作業項目
以下の原文抜粋で、スプリング支持部9に軸方向に貫設された内孔91はいくつとされているか。

原文抜粋
前記蓋部5の前面には、係合部52(具体的には係合孔)が設けられ、前記後軸4の後端には、前記係合部52と係合可能な被係合部46(具体的には係合突起)が設けられる。前記係合部52と前記被係合部46とは、蓋部5が開口部45を閉鎖した際、互いに係合状態にあり、弾発体の後方への付勢による操作体7と蓋部5前面の当接壁部51との当接では、その係合状態は解除されず、蓋部5が開くことはない。
(スプリング支持部)
前軸3の内壁(即ち後部材3bの内壁)には、スプリング支持部9が一体に形成される。前記スプリング支持部9には、各々の筆記体6が挿通される複数(具体的には5個)の内孔91が軸方向に貫設されている。前記スプリング支持部9の後面と各々の操作体7との間には、スプリング8が配置される。前記各々のスプリング8の内部に各々の筆記体6が遊挿される。
前記スプリング支持部9に後面には、各々の操作体7との間に配置され、ペン先出没操作に伴って各々の操作体7と係合可能なカム部材10が固定される。前記カム部材10の後端部が、径方向に変位可能なカム部を備える。本実施の形態では、前記各々のスプリング8の前端がスプリング支持部9に係止され、一方、前記各々のスプリング8の後端が操作体7に係止される。

提供資料

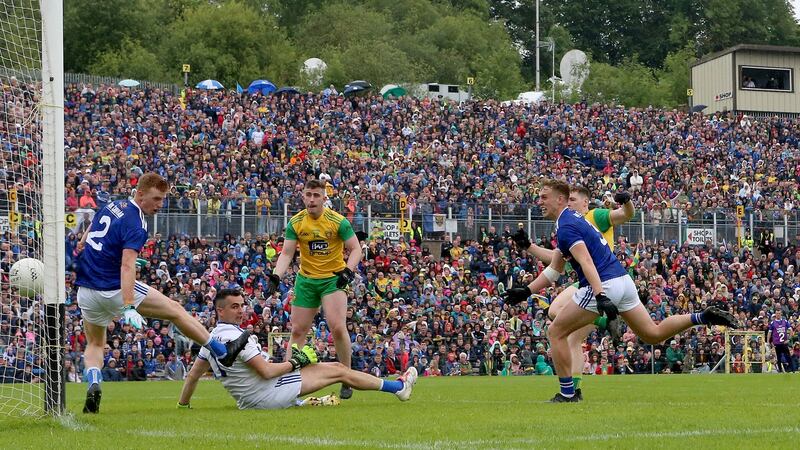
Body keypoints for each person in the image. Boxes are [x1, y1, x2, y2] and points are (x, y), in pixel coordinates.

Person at [501, 179, 738, 402]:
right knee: (652, 334)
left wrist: (600, 295)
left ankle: (567, 393)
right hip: (623, 281)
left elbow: (586, 262)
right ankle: (701, 317)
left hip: (603, 284)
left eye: (544, 197)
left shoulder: (567, 225)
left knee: (556, 331)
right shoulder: (573, 220)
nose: (539, 201)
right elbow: (555, 269)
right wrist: (526, 290)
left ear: (560, 199)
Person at [75, 173, 251, 414]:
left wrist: (86, 244)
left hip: (86, 290)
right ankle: (223, 352)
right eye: (156, 199)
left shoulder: (113, 205)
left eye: (162, 200)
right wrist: (127, 306)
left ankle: (94, 381)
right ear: (140, 194)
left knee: (95, 343)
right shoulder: (137, 224)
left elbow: (92, 233)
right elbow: (127, 267)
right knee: (176, 311)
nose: (159, 205)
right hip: (113, 287)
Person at [177, 289, 416, 409]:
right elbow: (267, 372)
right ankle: (399, 388)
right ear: (220, 311)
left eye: (242, 305)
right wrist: (296, 361)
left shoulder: (211, 338)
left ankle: (304, 402)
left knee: (333, 367)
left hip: (250, 399)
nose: (241, 311)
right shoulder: (238, 337)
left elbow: (193, 375)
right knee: (340, 370)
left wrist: (183, 405)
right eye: (234, 307)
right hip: (267, 394)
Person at [511, 184, 634, 399]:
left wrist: (627, 202)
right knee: (572, 339)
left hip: (600, 280)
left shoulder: (595, 216)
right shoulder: (569, 224)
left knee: (555, 313)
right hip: (599, 280)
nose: (569, 204)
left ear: (585, 202)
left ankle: (606, 320)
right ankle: (573, 390)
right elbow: (556, 261)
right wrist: (529, 246)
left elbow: (626, 214)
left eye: (573, 200)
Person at [267, 179, 363, 399]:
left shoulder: (337, 222)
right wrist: (275, 276)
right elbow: (287, 253)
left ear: (324, 198)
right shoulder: (296, 222)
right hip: (307, 280)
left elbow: (356, 249)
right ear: (303, 197)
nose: (311, 199)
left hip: (333, 279)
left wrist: (349, 271)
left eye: (316, 195)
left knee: (337, 327)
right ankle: (286, 380)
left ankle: (346, 377)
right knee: (298, 331)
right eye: (308, 195)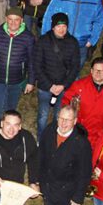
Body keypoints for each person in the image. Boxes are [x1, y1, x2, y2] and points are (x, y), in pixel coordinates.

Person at [36, 105, 92, 205]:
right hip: (48, 185)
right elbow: (40, 156)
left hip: (67, 189)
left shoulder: (81, 143)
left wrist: (78, 195)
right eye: (61, 118)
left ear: (75, 121)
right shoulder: (49, 131)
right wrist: (37, 180)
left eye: (68, 119)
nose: (64, 122)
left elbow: (84, 172)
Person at [0, 7, 35, 130]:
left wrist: (31, 81)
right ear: (6, 19)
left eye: (16, 20)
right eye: (10, 19)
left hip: (16, 81)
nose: (13, 23)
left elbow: (32, 60)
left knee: (10, 111)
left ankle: (7, 136)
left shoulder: (28, 37)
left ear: (22, 20)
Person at [41, 0, 103, 70]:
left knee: (74, 74)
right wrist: (46, 37)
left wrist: (92, 40)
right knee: (55, 71)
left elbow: (99, 21)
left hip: (81, 44)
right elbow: (49, 15)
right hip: (60, 41)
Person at [33, 12, 80, 140]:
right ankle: (40, 139)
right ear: (53, 27)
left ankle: (55, 139)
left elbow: (75, 67)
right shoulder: (43, 41)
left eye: (64, 26)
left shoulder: (73, 43)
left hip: (63, 88)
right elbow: (37, 65)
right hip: (45, 87)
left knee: (59, 116)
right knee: (43, 115)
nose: (61, 29)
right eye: (58, 26)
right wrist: (50, 86)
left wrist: (64, 85)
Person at [62, 57, 103, 141]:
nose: (98, 73)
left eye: (101, 71)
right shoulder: (78, 86)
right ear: (91, 71)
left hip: (101, 133)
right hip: (80, 131)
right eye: (95, 70)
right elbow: (65, 102)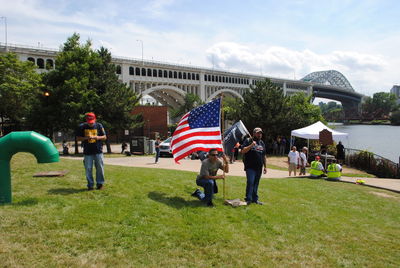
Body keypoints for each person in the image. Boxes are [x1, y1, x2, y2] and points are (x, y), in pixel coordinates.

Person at [76, 112, 107, 190]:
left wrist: (97, 137)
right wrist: (86, 138)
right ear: (86, 120)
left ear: (95, 119)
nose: (90, 124)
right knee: (88, 168)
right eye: (89, 122)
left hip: (98, 151)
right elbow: (78, 138)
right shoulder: (82, 127)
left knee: (100, 168)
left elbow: (104, 137)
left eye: (92, 122)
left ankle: (100, 184)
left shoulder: (99, 126)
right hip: (87, 152)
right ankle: (90, 185)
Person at [241, 127, 267, 205]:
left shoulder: (262, 143)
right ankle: (248, 199)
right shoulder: (248, 140)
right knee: (250, 182)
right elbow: (243, 151)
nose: (260, 134)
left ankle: (254, 199)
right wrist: (251, 145)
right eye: (258, 133)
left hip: (259, 167)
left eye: (261, 133)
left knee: (256, 183)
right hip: (250, 167)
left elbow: (264, 155)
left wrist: (265, 167)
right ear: (254, 133)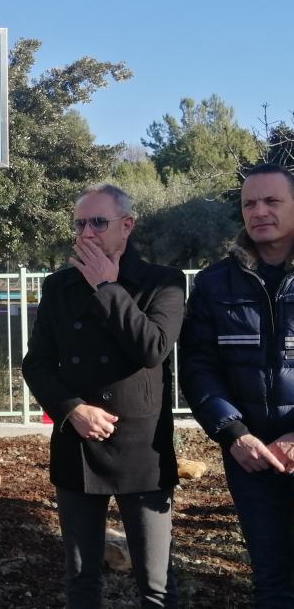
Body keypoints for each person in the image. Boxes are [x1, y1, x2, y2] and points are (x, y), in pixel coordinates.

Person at [22, 183, 184, 608]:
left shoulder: (162, 282)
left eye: (98, 222)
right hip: (79, 445)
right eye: (80, 224)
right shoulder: (59, 287)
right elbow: (36, 364)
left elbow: (152, 348)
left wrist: (108, 288)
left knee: (155, 585)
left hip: (142, 450)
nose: (87, 233)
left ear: (126, 226)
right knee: (81, 580)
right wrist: (72, 409)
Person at [180, 162, 294, 607]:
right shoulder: (213, 283)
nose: (259, 211)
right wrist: (234, 434)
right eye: (249, 203)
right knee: (271, 581)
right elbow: (198, 367)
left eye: (271, 201)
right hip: (250, 458)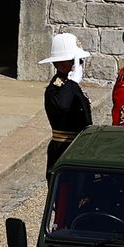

回答欄
5個。